While not a technie, Yo-Yo Ma has "embraced the latest technologies to forge connections across barriers of time, geography and culture -- even if he can't always find the charger for his iPod," writes Schiesel. The multi-media process includes digitally videotaping traditional musicians (of course using a Mac), both obscure and well known, across this diverse cultural and geographical route. With these recordings, musicians like Ma can then play with these different musicians asynchronously and improvise new sounds syncretically. Not playing with a live person may seem artificial or suboptimal, but for Ma it's no less important because this is a way to form "impossible connections across time and space." Just as Natalie Cole was able to magically sing the sentimental duet, "Unforgettable", with her famous father long after he was dead thanks to new recoding technology, sometime in the distant future, Ma's dream is for musicians to discover this treasure trove of material and to be able to play with and learn from the traditional musicians of the past.
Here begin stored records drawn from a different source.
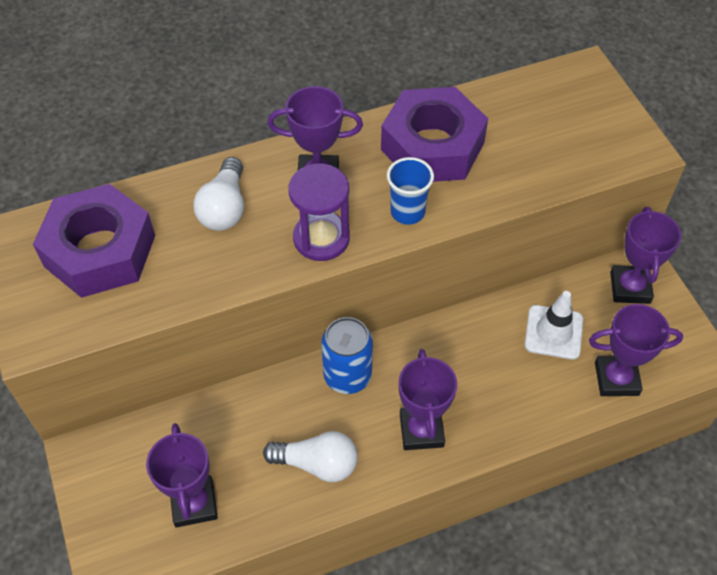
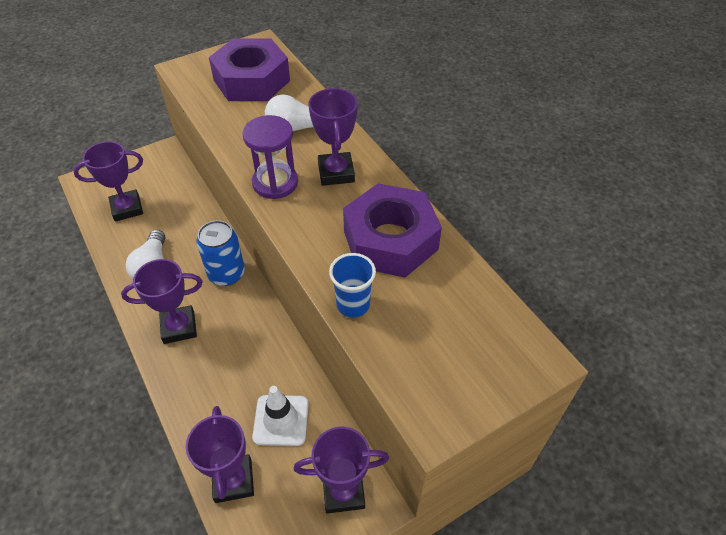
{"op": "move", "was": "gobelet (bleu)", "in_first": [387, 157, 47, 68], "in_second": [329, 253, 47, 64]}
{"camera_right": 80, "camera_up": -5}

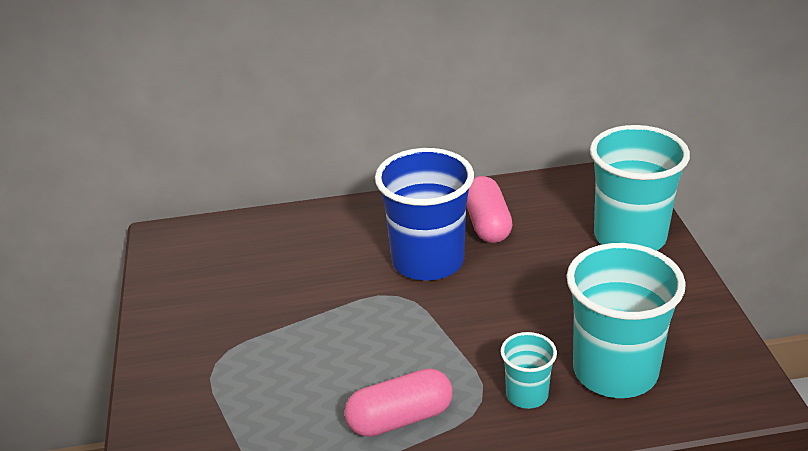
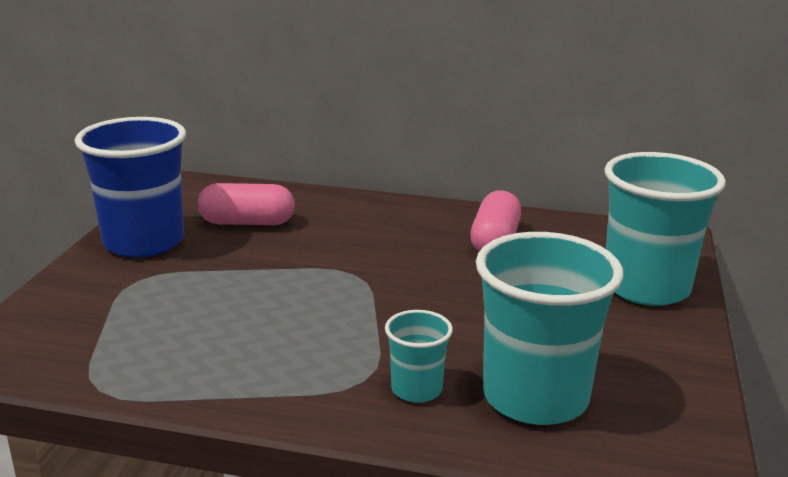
{"op": "move", "was": "gélule (rose)", "in_first": [344, 368, 109, 69], "in_second": [197, 183, 98, 42]}
{"op": "move", "was": "gobelet (bleu)", "in_first": [375, 148, 99, 133], "in_second": [75, 117, 111, 141]}
{"camera_right": 20, "camera_up": -10}

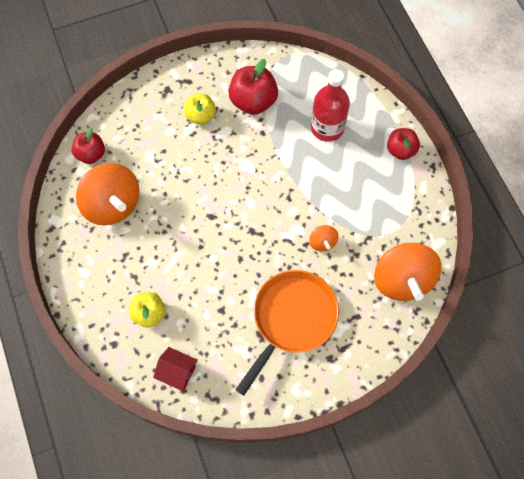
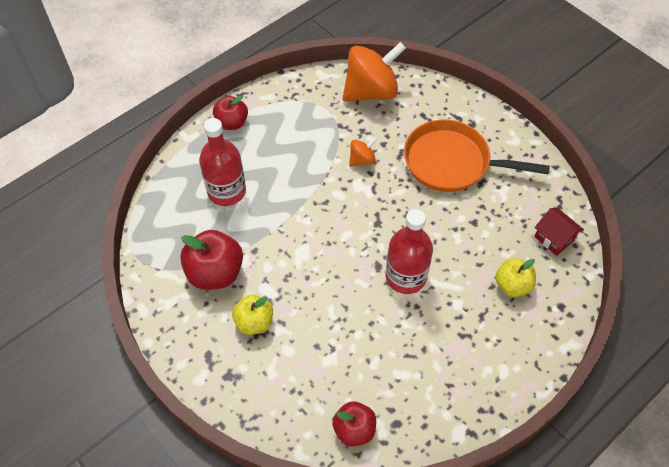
{"op": "delete", "was": "toupie (orange)", "in_first": [76, 163, 63, 63]}
{"op": "rotate", "was": "maison (rouge)", "in_first": [153, 347, 45, 44], "in_second": [534, 208, 50, 48], "clockwise": -45}
{"op": "insert", "now": "bouteille (rouge)", "in_second": [385, 209, 48, 85]}
{"camera_right": -110, "camera_up": -10}

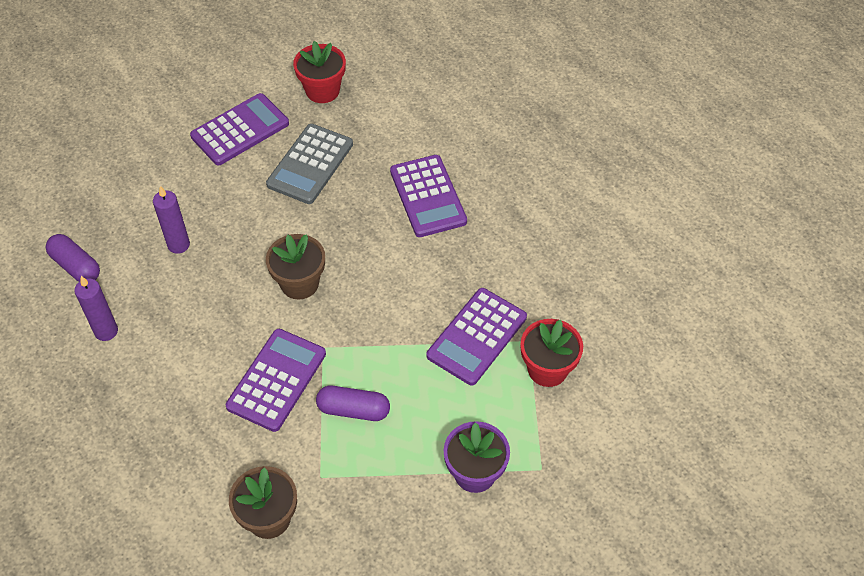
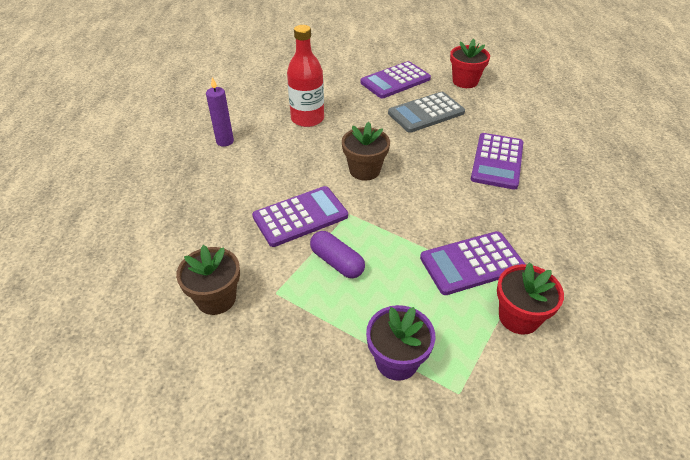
{"op": "delete", "was": "gélule (violet)", "in_first": [46, 234, 54, 48]}
{"op": "replace", "was": "bougie (violet)", "now": "bouteille (rouge)", "in_first": [153, 186, 37, 68], "in_second": [287, 25, 37, 102]}
{"op": "rotate", "was": "calculatrice (violet)", "in_first": [190, 93, 99, 72], "in_second": [360, 61, 71, 37], "clockwise": 150}
{"camera_right": 35, "camera_up": -10}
The past as a resource for the future: this is surely a good idea, especially since we're rapidly becoming ahistorial in our collective memories. The process implicit in The Silk Road Project is equally fascinating as well. With the values of the project in the foreground and technology firmly in the background, we witness a judicious combining of different media with complimentary sensory and temporal attributes. In this case, technology is truly a servant tool not totalitarian driver.
More importantly, this innovative process might inspire us and give some clues on how to resolve one of our biggest long-term adaptive problems: that is, how do we experience and understand the connections across different scales of time and space and culture(s)? Cognitively speaking, our brains are still in beta; we struggle with intuiting exponential rates of change and visualizing complex systems. Clearly, many systemic problems would be much easier to work on if we could get stakeholders to see the local in the global, and the global in the local; if we could perceive more easily how the past, present and future are linked, manifesting both deep continuity and deep change. Past civilizations have tried to overcome this limitation of consciousness by creating charismatic icons (e.g. cathedrals, pyramids) and rituals often around timeless natural cycles (e.g. river flooding, moon and sun); and these social innovations crucially helped to justify large investments in culture and infrastructure with long pay-outs over generations. Similarly, Brand and others set up The Long Now Foundation to develop consciousness-shifting icons and ideas, like a 10,000 year old clock. While complexity theorists and earth system scientists are trying to close this cognitive gap with sophisticated computer models, we shouldn't ignore the power of beauty and aesthetics in enhancing our perceptions. And this is why we should also look laterally to artistic innovations like Yo-Yo Ma's for ideas for the future. As Ma puts it:
We've got to emotionally feel interdependent. Not codependent in the negative sense, but interdependent in the sense that everybody has strengths. We actually do have to live in one world... and all of this technology is making it more essential that we have a way of thinking about a whole because we know that the alternative is disaster, is total, utter disaster.